P. microphyllus, from which pilocarpine is extracted, is native and widely spread in Piauí, Maranhão and Pará states of Brazil (PINHEIRO, 1997). Currently, the annual industrial production of Jaborandi leaves is 10,000 kg, of which approximately 1% is pilocarpine (VÉRAS et al., 2013) demonstrating the production potential of this medicinal species and its pilocarpine alkaloid. It is extremely important to emphasize that Brazil is the only supplier of this active pharmaceutical ingredient (API) for the international pharmaceutical industry (BRANDÃO et al., 2008) and studies with P. microphyllus alkaloids and its industrial applications are of fundamental importance for a large number of economically precarious communities whose main source of income is the species harvest in underdeveloped regions of northeastern Brazil (LIMA et. al., 2015).

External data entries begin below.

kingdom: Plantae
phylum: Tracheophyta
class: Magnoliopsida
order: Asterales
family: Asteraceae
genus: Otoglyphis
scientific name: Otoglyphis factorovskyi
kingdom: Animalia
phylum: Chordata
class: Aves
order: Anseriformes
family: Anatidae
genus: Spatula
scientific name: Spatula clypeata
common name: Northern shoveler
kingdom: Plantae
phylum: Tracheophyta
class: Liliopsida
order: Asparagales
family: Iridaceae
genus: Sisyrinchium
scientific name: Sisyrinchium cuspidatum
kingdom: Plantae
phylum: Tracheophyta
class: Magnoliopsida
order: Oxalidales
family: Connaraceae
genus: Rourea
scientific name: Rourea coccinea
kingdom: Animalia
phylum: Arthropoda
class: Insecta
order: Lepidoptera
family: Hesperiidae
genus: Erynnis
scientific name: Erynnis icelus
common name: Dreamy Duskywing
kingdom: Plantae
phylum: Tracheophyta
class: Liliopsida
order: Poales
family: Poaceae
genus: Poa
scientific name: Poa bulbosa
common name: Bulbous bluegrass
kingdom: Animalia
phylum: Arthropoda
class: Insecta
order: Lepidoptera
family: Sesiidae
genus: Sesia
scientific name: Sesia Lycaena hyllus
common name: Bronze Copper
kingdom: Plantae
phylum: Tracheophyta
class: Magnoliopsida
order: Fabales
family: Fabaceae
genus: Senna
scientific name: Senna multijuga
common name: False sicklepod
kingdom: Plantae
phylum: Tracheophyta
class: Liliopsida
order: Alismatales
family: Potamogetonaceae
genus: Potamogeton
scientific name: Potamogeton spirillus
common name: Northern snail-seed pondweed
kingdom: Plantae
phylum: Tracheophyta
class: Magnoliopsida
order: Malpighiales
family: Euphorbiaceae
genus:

Pilocarpine is a cholinergic alkaloid that, when connected to muscarinic receptors, acts on the parasympathetic nervous system and results in smooth muscle contraction. Therefore, it stimulates secretory glands, relaxes sphincters, stimulates peristalsis, and influences blood pressure in humans (PAPPANO, 2006). There is evidence that muscarinic receptors are present in the synganglion of R. (B.) microplus (TURBERG et al., 1996). Peripheral nerves emerge from the synganglion, during the several life stages of ticks, and they are responsible for the innervation of muscles, sensory structures, tegmen, and several internal organs (SONENSHINE, 1991). Pilocarpine may have inhibited engorged female reproduction and killed the larvae, as observed in this study, due to the excessive stimulation of smooth muscles in digestive, reproduction, or circulatory organs, thus producing a physiological imbalance in R. (B.) microplus.
Pilocarpine is also the most widely used agonist to induce salivation in ticks, and the salive obtained is used to develop a vaccine against them (RIBEIRO et al., 2004). However, no previous study has reported pilocarpine leading to the inhibition of the reproduction of females or the mortality of R. (B.) microplus larvae.
Our results indicate that the EE of P. microphyllus has significant effects on R. (B.) microplus larvae and engorged females and that pilocarpine hydrochloride may be one of the main agents responsible for these effects. Based on our results, we infer that higher pilocarpine contents in the EE may enhance the effects obtained on R. (B.) microplus. The use of certain processes to optimize extraction of the P. microphyllus EE may result in the possibly more efficient recovery of extracts with higher concentrations of pilocarpine alkaloid. The acidification of P. microphyllus leaves and the further extraction with polar solvents such as water and ethanol favor the extraction of total alkaloids that can be subsequently submitted to fractionation and prepurification processes (VÉRAS et al., 2013). Due to the high cost of obtaining isolated pilocarpine hydrochloride, obtaining extracts with a higher content of that alkaloid is an alternative that could possibly be used as a low-cost acaricide. Complementary studies should be performed to establish the safety of the use of these extracts in animals.
Conclusion
The ethanolic extracts of P. microphyllus and pilocarpine hydrochloride have significant effects on R. (B.) microplus larvae and, most notably, on engorged females. These results suggest the possibility of using these extracts as acaricides, conducting new studies with optimized extracts and fractions of P. microphyllus with a higher pilocarpine content and with the goal of enhancing its effects on R. (B.) microplus. Furthermore, studies that add potential biotechnological value to this species will benefit underdeveloped communities whose main source of income is the harvest of leaves from native species in the states of Piauí, Maranhão and Pará in northeast Brazil.